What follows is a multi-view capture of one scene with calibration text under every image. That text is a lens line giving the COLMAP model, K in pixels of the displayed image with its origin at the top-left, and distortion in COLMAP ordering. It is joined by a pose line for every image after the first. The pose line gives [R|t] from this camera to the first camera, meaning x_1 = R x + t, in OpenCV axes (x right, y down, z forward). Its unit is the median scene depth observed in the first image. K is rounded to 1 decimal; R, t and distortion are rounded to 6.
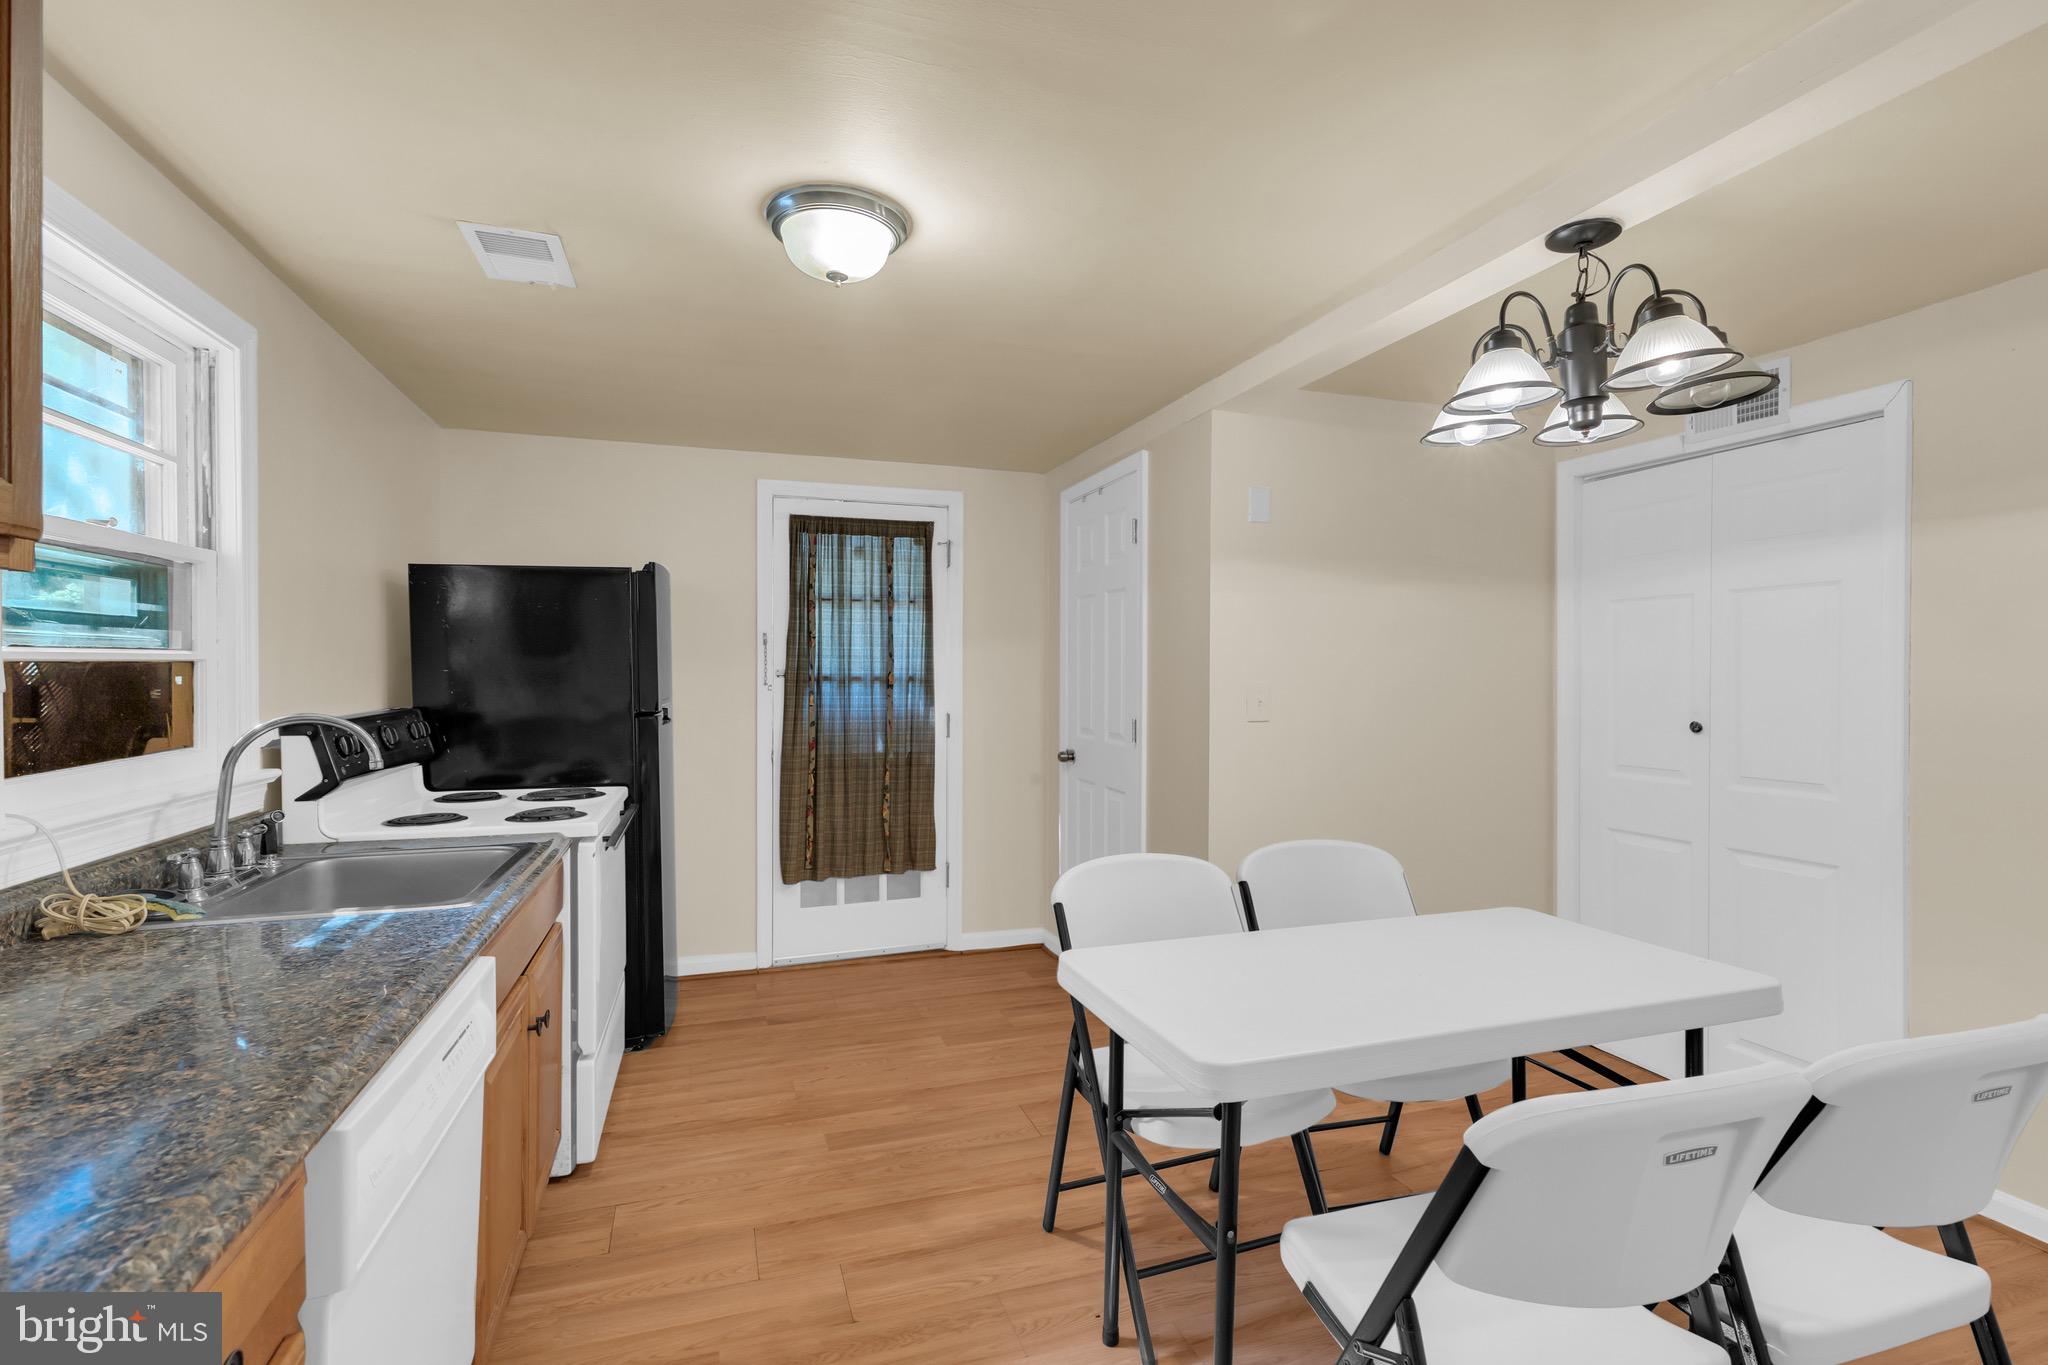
lens RADIAL K [[908.5, 0, 1006.5], [0, 908.5, 676.3], [0, 0, 1]] dist [-0.000813, -0.000126]
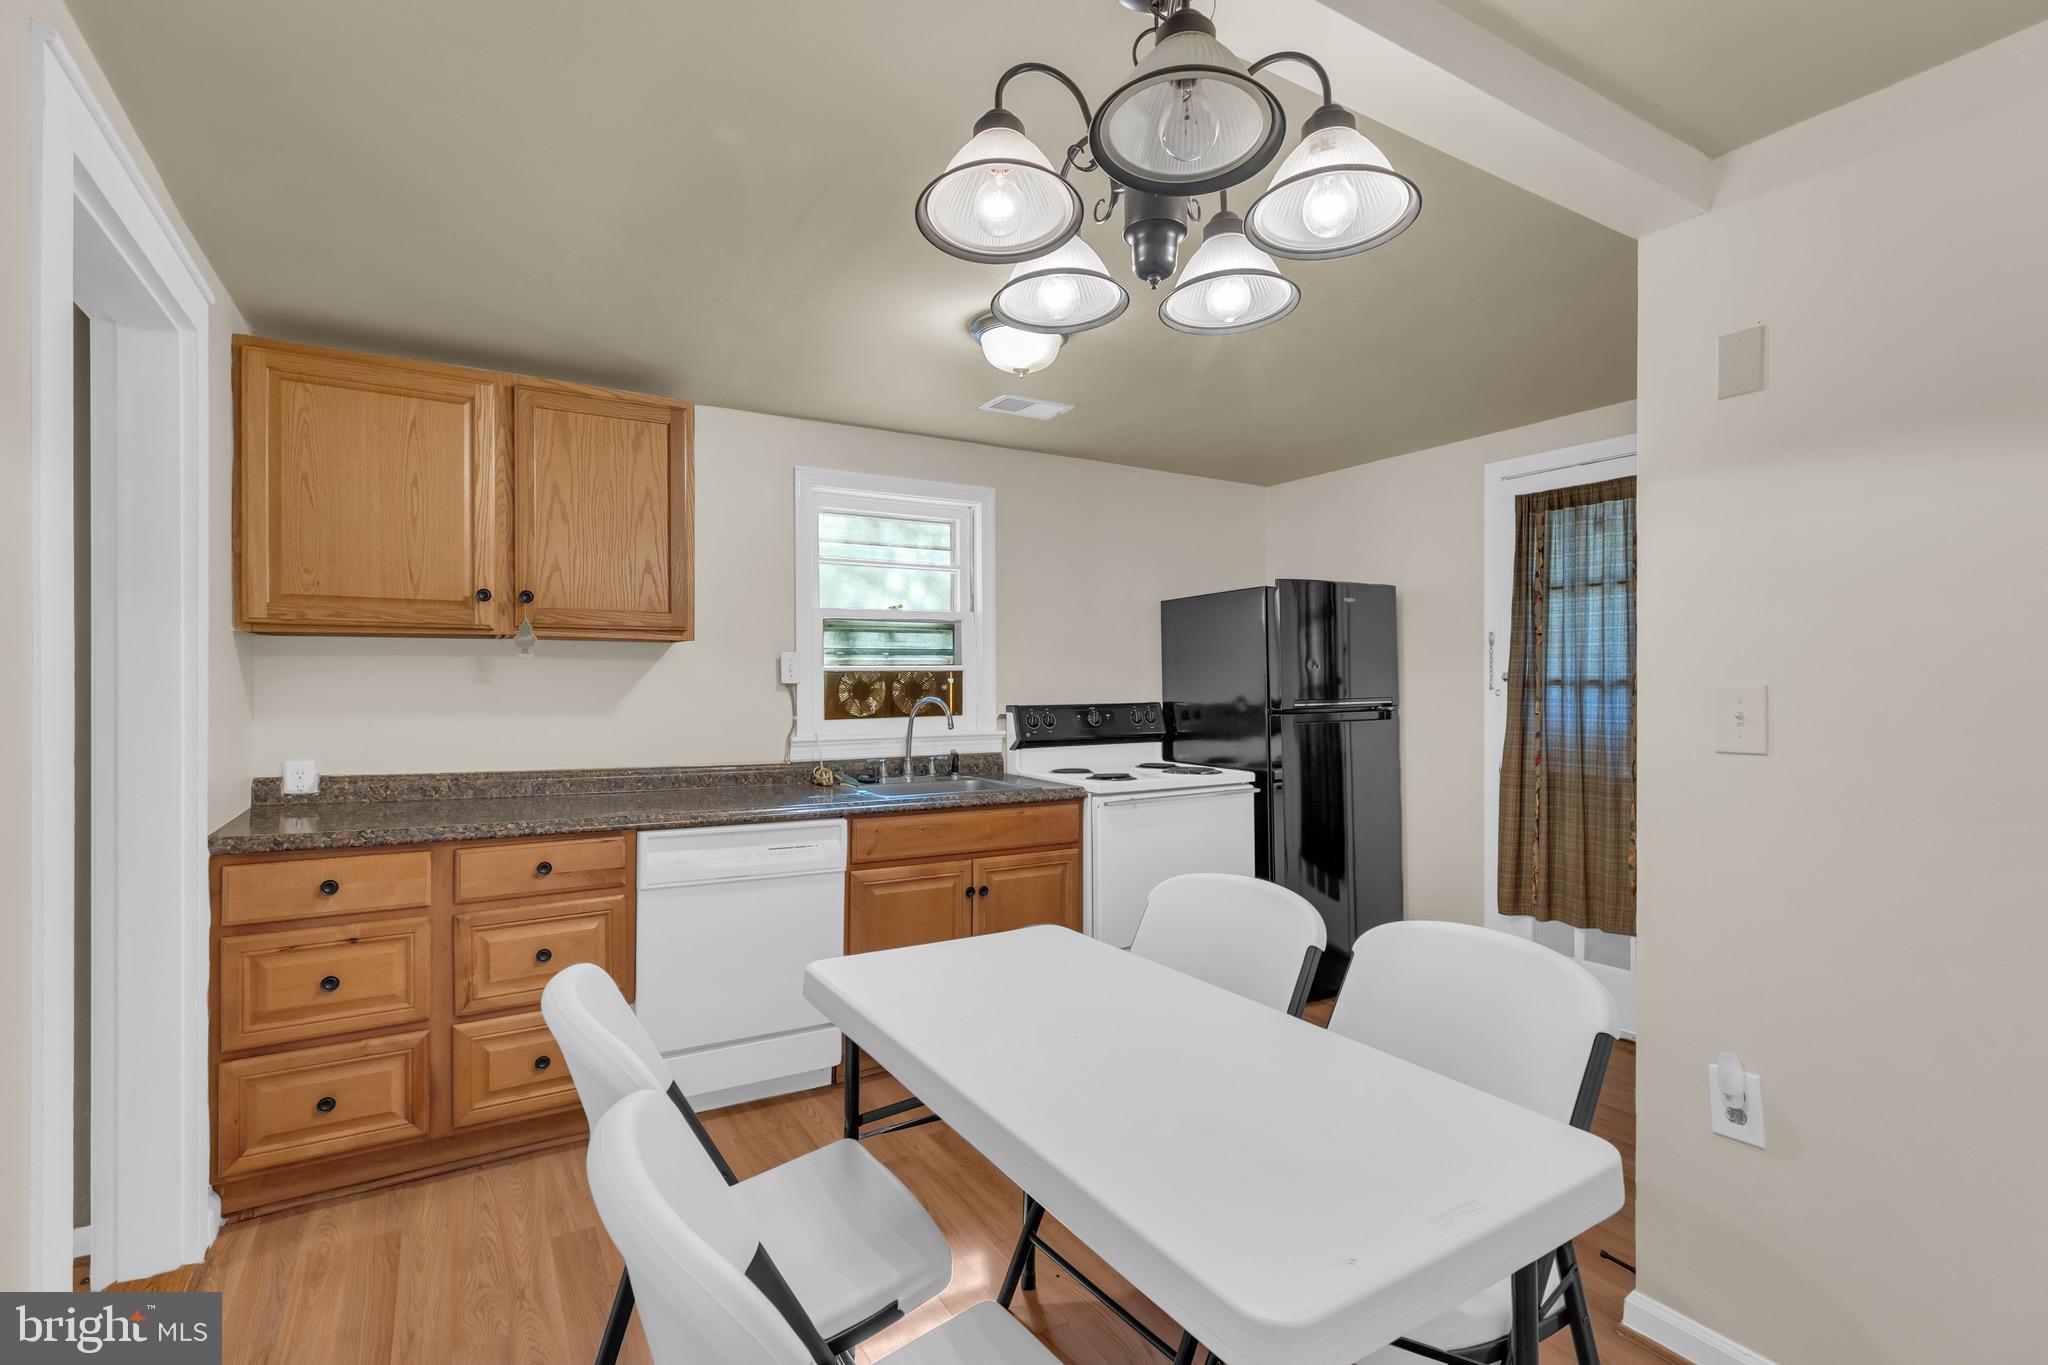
lens RADIAL K [[955.8, 0, 1024.0], [0, 955.8, 682.5], [0, 0, 1]] dist [0.000927, 0.000179]
pose [[0.241052, -0.004322, -0.970503, 0.545053], [-0.002729, 0.999983, -0.005131, 0.008659], [0.970508, 0.003886, 0.241036, 0.315595]]
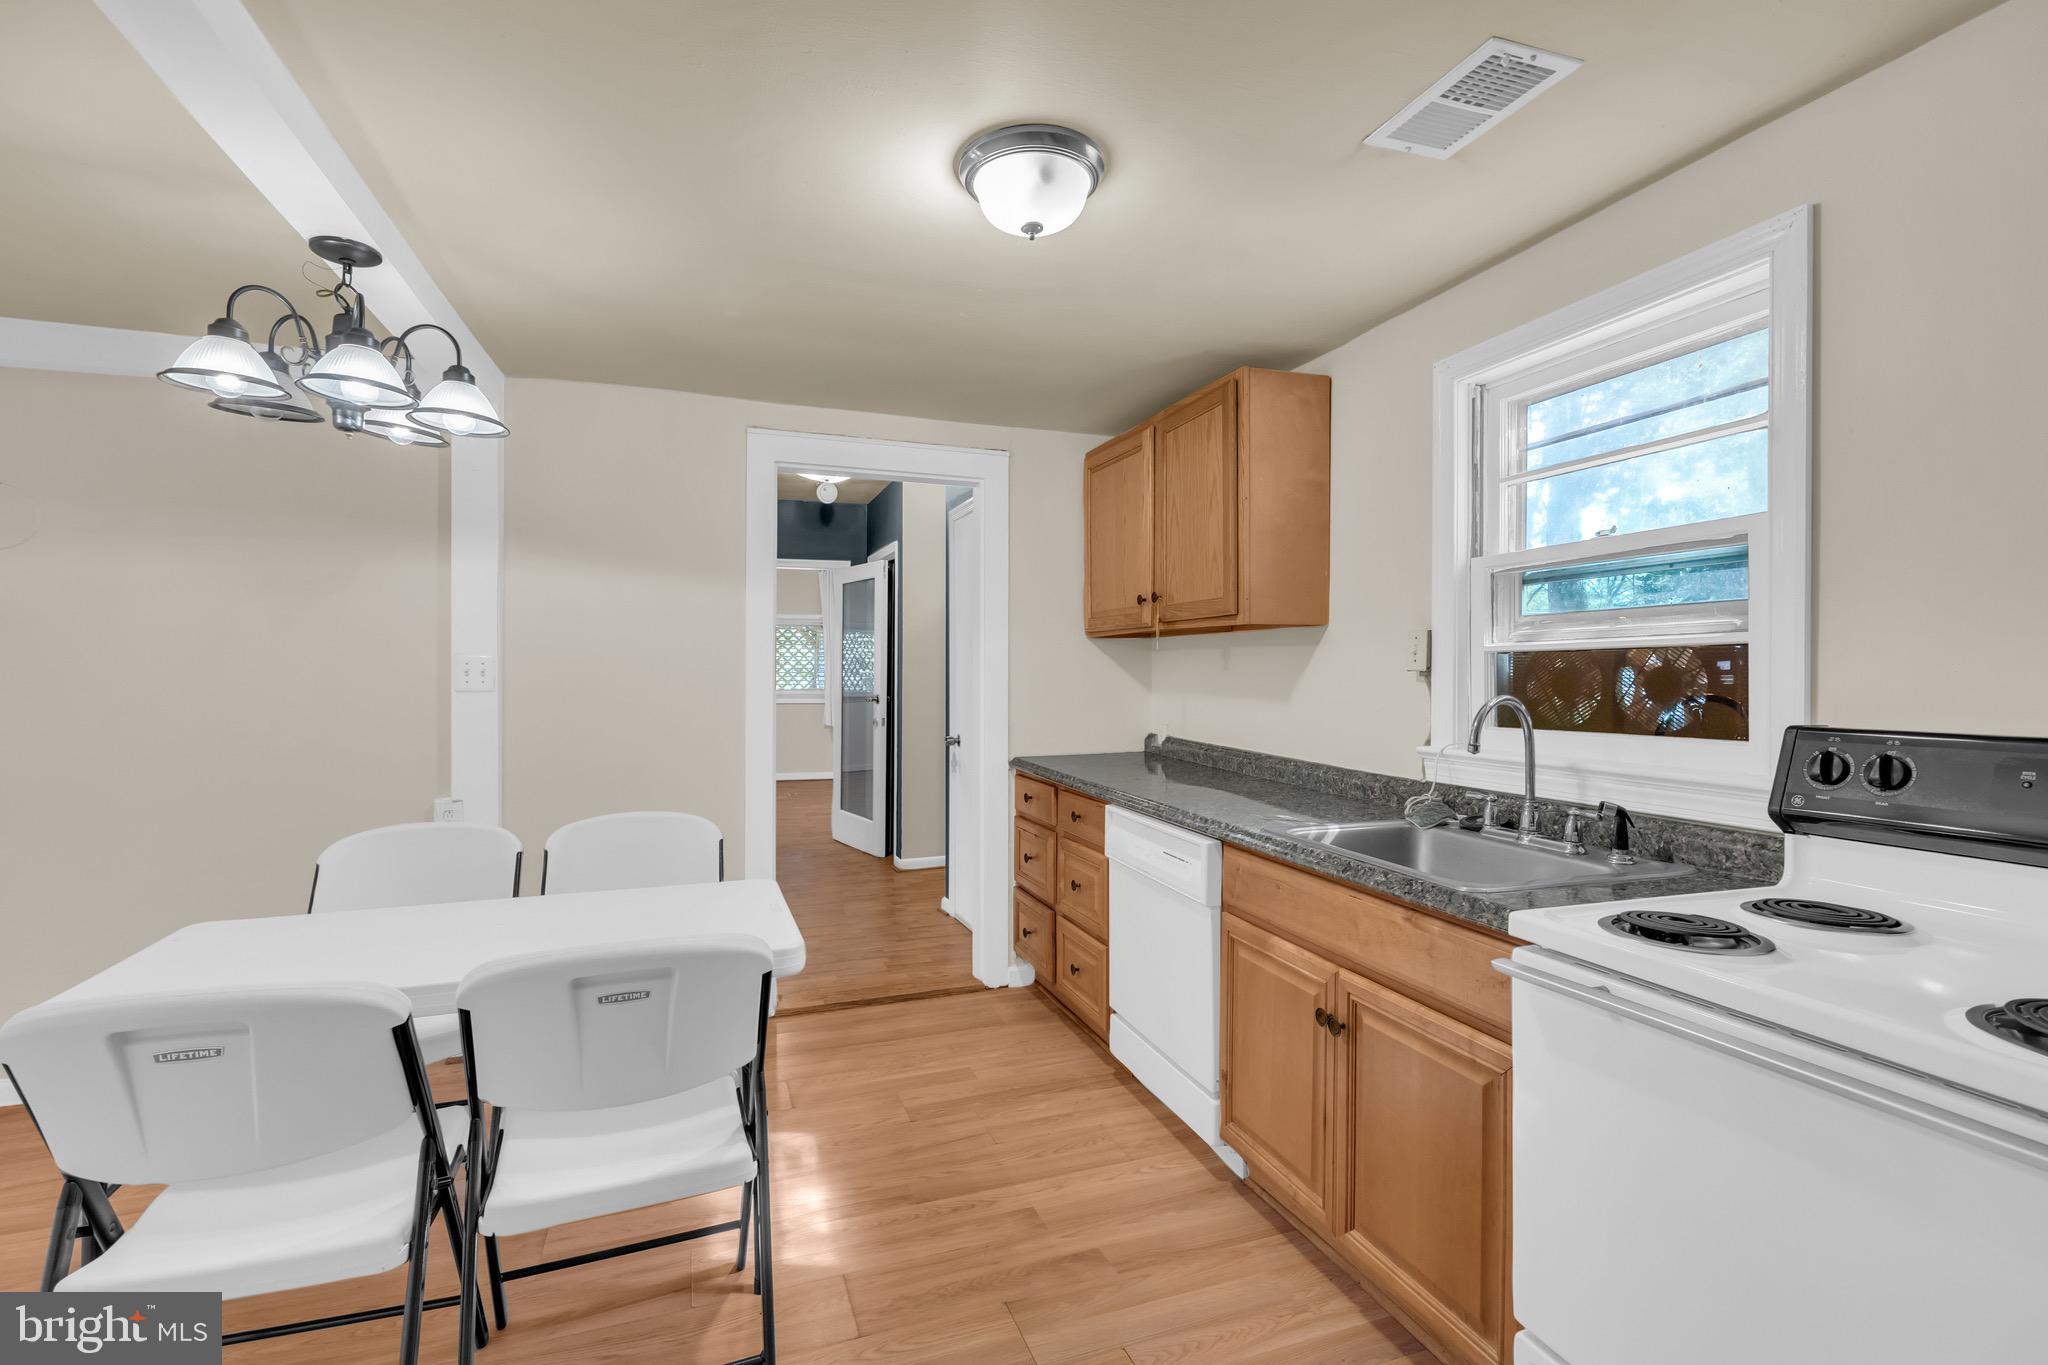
lens RADIAL K [[908.5, 0, 1006.5], [0, 908.5, 676.3], [0, 0, 1]] dist [-0.000813, -0.000126]
pose [[-0.999797, -0.001635, -0.020062, -0.089812], [-0.001840, 0.999946, 0.010217, 0.004025], [0.020044, 0.010251, -0.999747, 0.933544]]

TASK INSTRUCTIONS -
Render all the records above as a two-column CSV with the headers input and output, one row per record. Put each record's text and its answer in a single quoted field each, replace line breaks with spaces, and leave the pictures out.

WRITTEN SOLUTION -
input,output
"What follows is a multi-view capture of one scene with calibration text under every image. That text is a lens line giving the COLMAP model, K in pixels of the displayed image with its origin at the top-left, and distortion in COLMAP ordering. It is joined by a pose line for every image after the first. The pose line gives [R|t] from this camera to the first camera, meaning x_1 = R x + t, in OpenCV axes (x right, y down, z forward). Its unit is the median scene depth observed in the first image. K is rounded to 1 decimal; R, t and distortion are rounded to 6.","lens RADIAL K [[908.5, 0, 1006.5], [0, 908.5, 676.3], [0, 0, 1]] dist [-0.000813, -0.000126] lens RADIAL K [[955.8, 0, 1024.0], [0, 955.8, 682.5], [0, 0, 1]] dist [0.000927, 0.000179] pose [[0.241052, -0.004322, -0.970503, 0.545053], [-0.002729, 0.999983, -0.005131, 0.008659], [0.970508, 0.003886, 0.241036, 0.315595]] lens RADIAL K [[908.5, 0, 1006.5], [0, 908.5, 676.3], [0, 0, 1]] dist [-0.000813, -0.000126] pose [[-0.999797, -0.001635, -0.020062, -0.089812], [-0.001840, 0.999946, 0.010217, 0.004025], [0.020044, 0.010251, -0.999747, 0.933544]]"